Leben am Berghang

Leben am Berg - Aussicht prima, Akustik miserabel
Leben am Berg – Aussicht prima, Akustik miserabel

„Jornando Rafael el Segundo“ — ernsthaft!? Der Zweite? Ich weiß nicht, ob ich über diesen Beinnamen Lachen oder Weinen soll. Es ist Mittag, kurz vor halb drei und wie jedes Mal, wenn ich um diese Zeit Zuhause bin, wünschte ich mir, ich wäre es nicht. Zumindest schwöre ich mir, dass wir uns niemals ein Haus in der Nähe einer Privatschule bauen oder kaufen werden. Jeden Mittag um mehr oder weniger die gleiche Zeit holen Eltern oder Kindermädchen oder wer auch immer ihre Schützlinge von der Schule ab. Und damit der Abholer nicht aussteigen muss, werden die Kinder lautstark per Mikrofon und Lautsprecher ausgerufen! Das hallt hier an den Berghängen so schön, dass ich im Laufe der letzten zwei Monate theoretisch eine schöne Liste an Vornamen für unser Kind zusammen hätte und auch weiß, dass Elena oft nicht richtig hinhört und mehrmals aufgerufen werden muss. Wer weiß, was sie noch Wichtiges mit ihren Freundinnen besprechen muss.
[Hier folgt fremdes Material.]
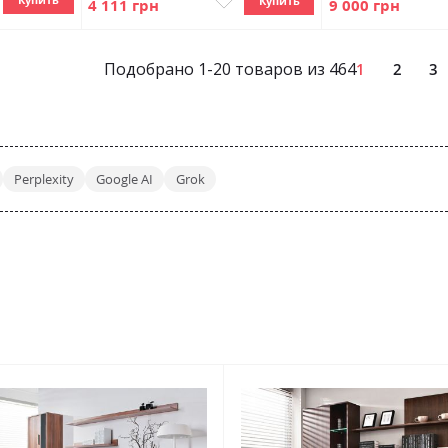
Купить
4 111 грн
9 000 грн
Подобрано
1
-
20
товаров из
464
1
2
3
Perplexity
Google AI
Grok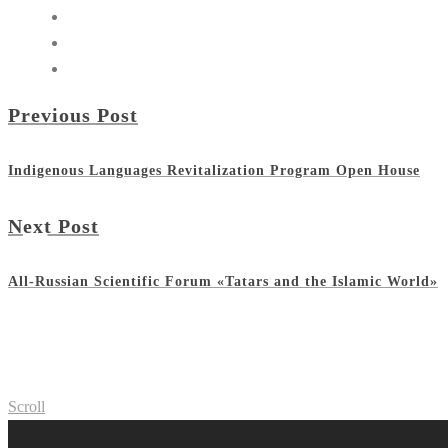
Previous Post
Indigenous Languages Revitalization Program Open House
Next Post
All-Russian Scientific Forum «Tatars and the Islamic World»
Scroll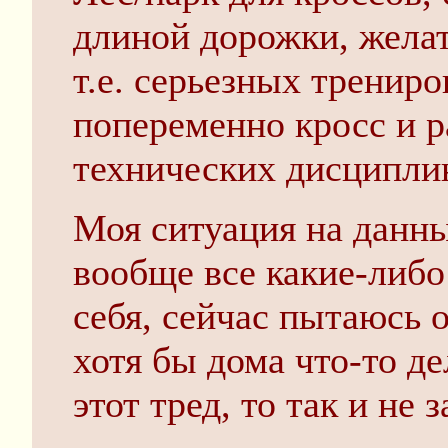
длиной дорожки, желат
т.е. серьезных трениро
попеременно кросс и р
технических дисципли
Моя ситуация на данны
вообще все какие-либо
себя, сейчас пытаюсь 
хотя бы дома что-то де
этот тред, то так и не 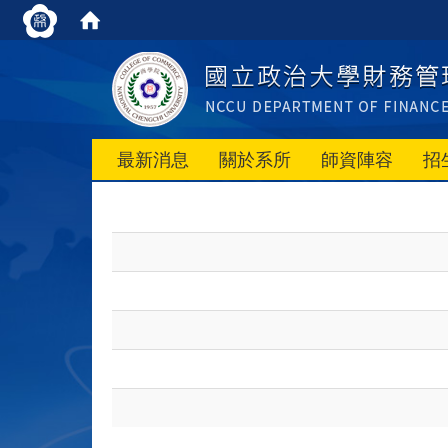
最新消息
關於系所
師資陣容
招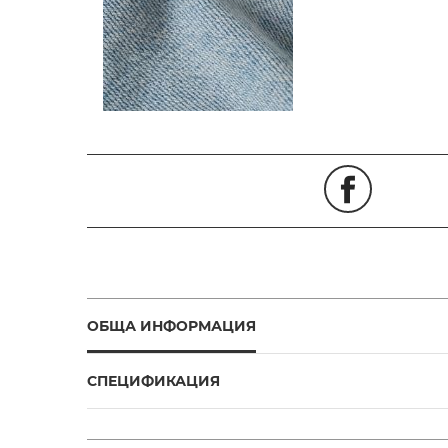
ОБЩА ИНФОРМАЦИЯ
СПЕЦИФИКАЦИЯ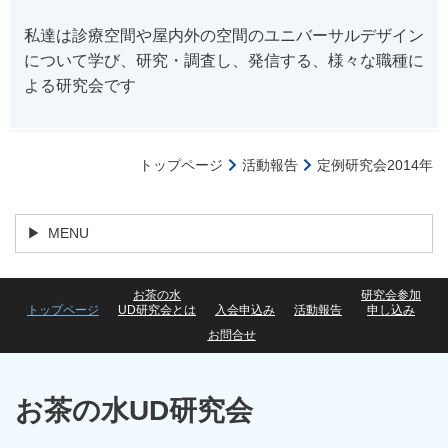
私達は診療空間や屋内外の空間のユニバーサルデザイン
について学び、研究・調査し、発信する、様々な職種に
よる研究会です
トップページ
活動報告
定例研究会2014年
MENU
お茶の水
研究会参加
トップページ
UD研究会とは
入会申込み
活動報告
申し込み
お問合せ
お茶の水UD研究会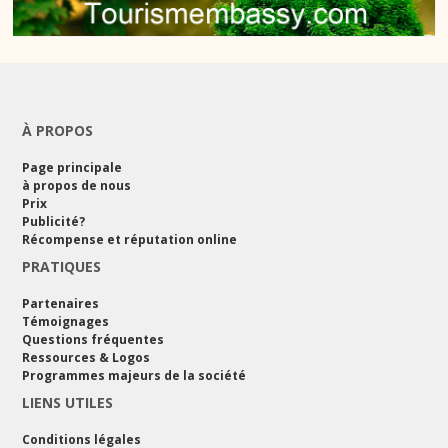
À PROPOS
Page principale
à propos de nous
Prix
Publicité?
Récompense et réputation online
PRATIQUES
Partenaires
Témoignages
Questions fréquentes
Ressources & Logos
Programmes majeurs de la société
LIENS UTILES
Conditions légales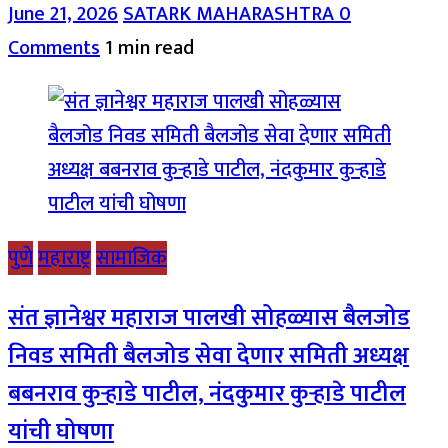
June 21, 2026
SATARK MAHARASHTRA
0
Comments
1 min read
पुणे
महाराष्ट्र
सामाजिक
संत ज्ञानेश्वर महाराज पालखी सोहळ्यास बैलजोड
निवड समिती बैलजोड सेवा देणार समिती अध्यक्ष
बबनराव कुऱ्हाडे पाटील, नंदकुमार कुऱ्हाडे पाटील
यांची घोषणा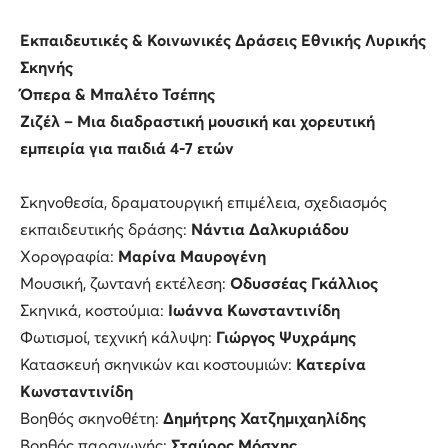
Εκπαιδευτικές & Κοινωνικές Δράσεις Εθνικής Λυρικής
Σκηνής
Όπερα & Μπαλέτο Τσέπης
Ζιζέλ – Μια διαδραστική μουσική και χορευτική
εμπειρία για παιδιά 4-7 ετών
Σκηνοθεσία, δραματουργική επιμέλεια, σχεδιασμός
εκπαιδευτικής δράσης:
Νάντια Δαλκυριάδου
Χορογραφία:
Μαρίνα Μαυρογένη
Μουσική, ζωντανή εκτέλεση:
Οδυσσέας Γκάλλιος
Σκηνικά, κοστούμια:
Ιωάννα Κωνσταντινίδη
Φωτισμοί, τεχνική κάλυψη:
Γιώργος Ψυχράμης
Κατασκευή σκηνικών και κοστουμιών:
Κατερίνα
Κωνσταντινίδη
Βοηθός σκηνοθέτη:
Δημήτρης Χατζημιχαηλίδης
Βοηθός παραγωγής:
Σταύρος Μόσχης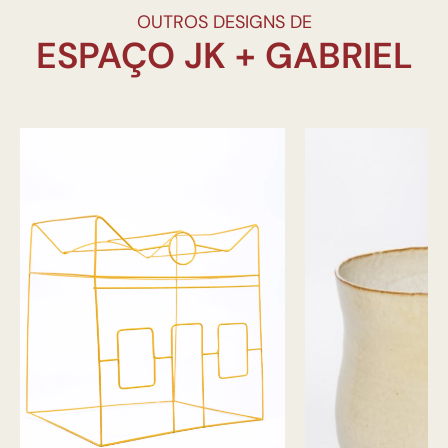
OUTROS DESIGNS DE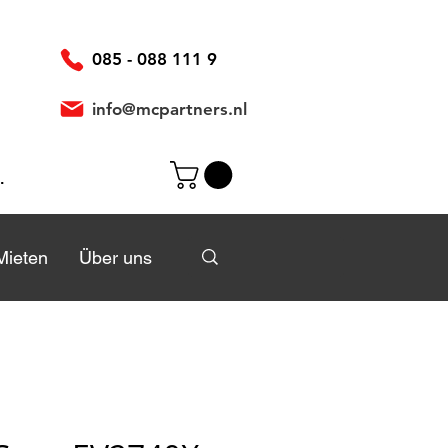
085 - 088 111 9
info@mcpartners.nl
elden
Mieten
Mieten
Über uns
Über uns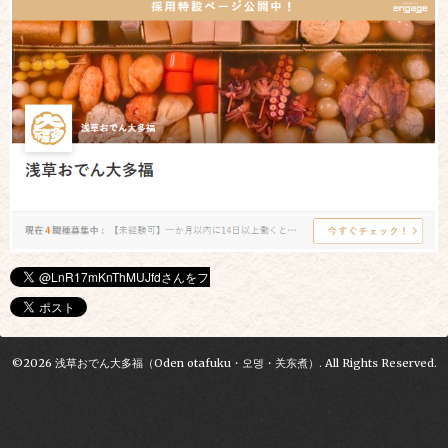
©2026
浅草おでん大多福（Oden otafuku・오뎅・关东煮）
. All Rights Reserved.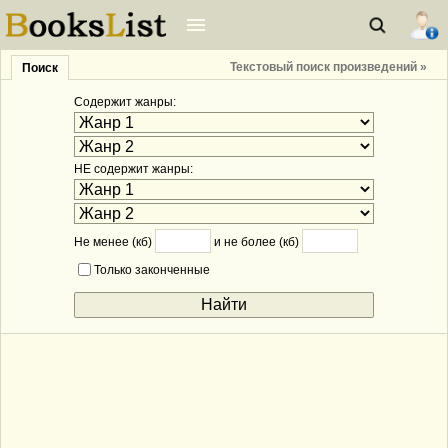
Текстовый поиск произведений »
Поиск
Содержит жанры:
НЕ содержит жанры:
Не менее (кб)
и не более (кб)
Только законченные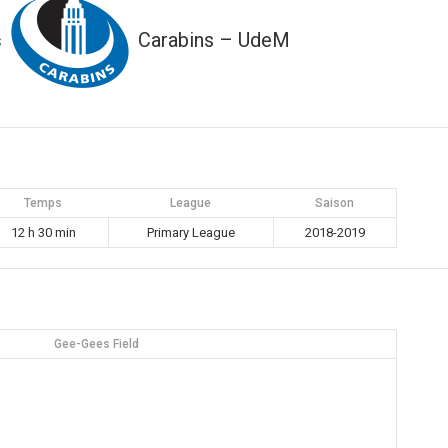
Carabins – UdeM
s
Temps
League
Saison
12 h 30 min
Primary League
2018-2019
Gee-Gees Field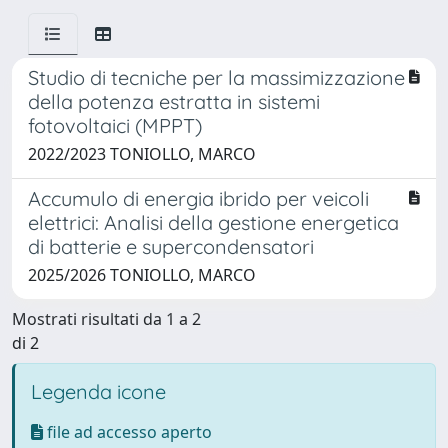
Studio di tecniche per la massimizzazione
della potenza estratta in sistemi
fotovoltaici (MPPT)
2022/2023 TONIOLLO, MARCO
Accumulo di energia ibrido per veicoli
elettrici: Analisi della gestione energetica
di batterie e supercondensatori
2025/2026 TONIOLLO, MARCO
Mostrati risultati da 1 a 2
di 2
Legenda icone
file ad accesso aperto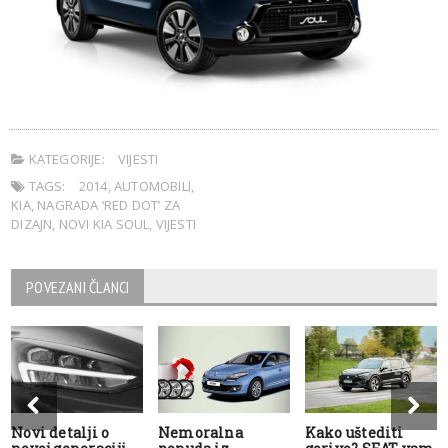
KATEGORIJE:
VIJESTI
TAGS:
2014
,
AUTOMOBILI
,
KIA
,
NAGRADA ‘RED DOT’ ZA
DIZAJN
,
NOVI KIA SOUL
,
VIJESTI
POVEZANI ČLANCI
Novi detalji o
Nemoralna
Kako uštediti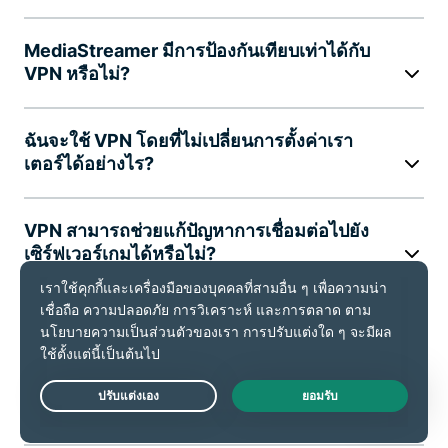
MediaStreamer มีการป้องกันเทียบเท่าได้กับ
VPN หรือไม่?
ฉันจะใช้ VPN โดยที่ไม่เปลี่ยนการตั้งค่าเรา
เตอร์ได้อย่างไร?
VPN สามารถช่วยแก้ปัญหาการเชื่อมต่อไปยัง
เซิร์ฟเวอร์เกมได้หรือไม่?
การใช้ VPN บนเครือข่ายเกมคอนโซลนั้น
ปลอดภัยหรือไม่?
จะใช้ VPN บน PlayStation ได้อย่างไร?
Live Chat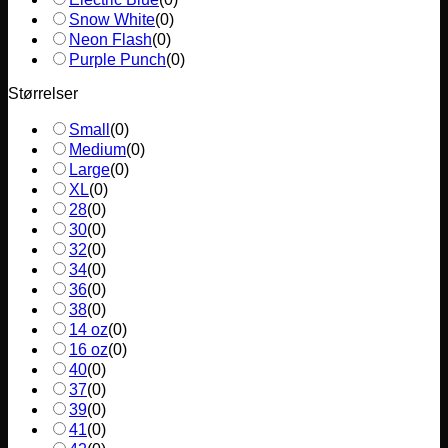
Snow White
(
0
)
Neon Flash
(
0
)
Purple Punch
(
0
)
Størrelser
Small
(
0
)
Medium
(
0
)
Large
(
0
)
XL
(
0
)
28
(
0
)
30
(
0
)
32
(
0
)
34
(
0
)
36
(
0
)
38
(
0
)
14 oz
(
0
)
16 oz
(
0
)
40
(
0
)
37
(
0
)
39
(
0
)
41
(
0
)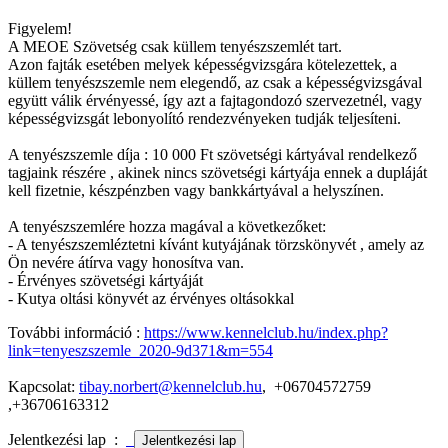
Figyelem!
A MEOE Szövetség csak küllem tenyészszemlét tart.
Azon fajták esetében melyek képességvizsgára kötelezettek, a
küllem tenyészszemle nem elegendő, az csak a képességvizsgával
együtt válik érvényessé, így azt a fajtagondozó szervezetnél, vagy
képességvizsgát lebonyolító rendezvényeken tudják teljesíteni.
A tenyészszemle díja : 10 000 Ft szövetségi kártyával rendelkező
tagjaink részére , akinek nincs szövetségi kártyája ennek a dupláját
kell fizetnie, készpénzben vagy bankkártyával a helyszínen.
A tenyészszemlére hozza magával a következőket:
- A tenyészszemléztetni kívánt kutyájának törzskönyvét , amely az
Ön nevére átírva vagy honosítva van.
- Érvényes szövetségi kártyáját
- Kutya oltási könyvét az érvényes oltásokkal
További információ :
https://www.kennelclub.hu/index.php?
link=tenyeszszemle_2020-9d371&m=554
Kapcsolat:
tibay.norbert@kennelclub.hu
, +06704572759
,+36706163312
Jelentkezési lap :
Es ist elendig nervig. Wenn es aber nur das wäre – regelmäßig am Vormittag üben die Mitglieder der Schulband. Trommeln und Trompeten!! Man bedenke die Berghänge und den Schall. Stundenlang. Und die Kleinen treffen nicht jeden Ton – also, nicht dass das ein reinster Ohrenschmaus wäre. Nein, es klingt auch noch schrecklich. Montags ist das übrigens schon um 7.30 Uhr – Fahnenappell, denn die Mexikaner sind ja stolz auf ihr Land. Was man einmal mehr anhand der Nachrichtenlage unverständlich finden muss, aber ich bin ja nun gerade die Richtige das zu sagen, aus einem Land stammend, indem Wegsehen vor 80 Jahren zur Tagesordnung gehörte.

Ja, ich bin etwas aufgebracht und habe in dieser Privatschulen-Sache noch nicht die richtige Buddha-mäßige Ruhe gefunden. Schön ist dann auch jeden Tag das Verkehrsaufkommen rund um die Schule – denn JEDES Kind wird mit dem Auto gebracht und abgeholt. Es wird gehupt und gedrängelt – und gerade ersteres bekomme ich hier am Berghang mit. Es lebe die Dreifach-Verglasung bei Fenstern, die es in Mexiko leider aber nicht gibt.

Hoffentlich hat wenigstens Jornando Rafael el Segundo einen schönen Tag gehabt. Ich muss jetzt wieder Geschichte lernen, am Montag ist Examen.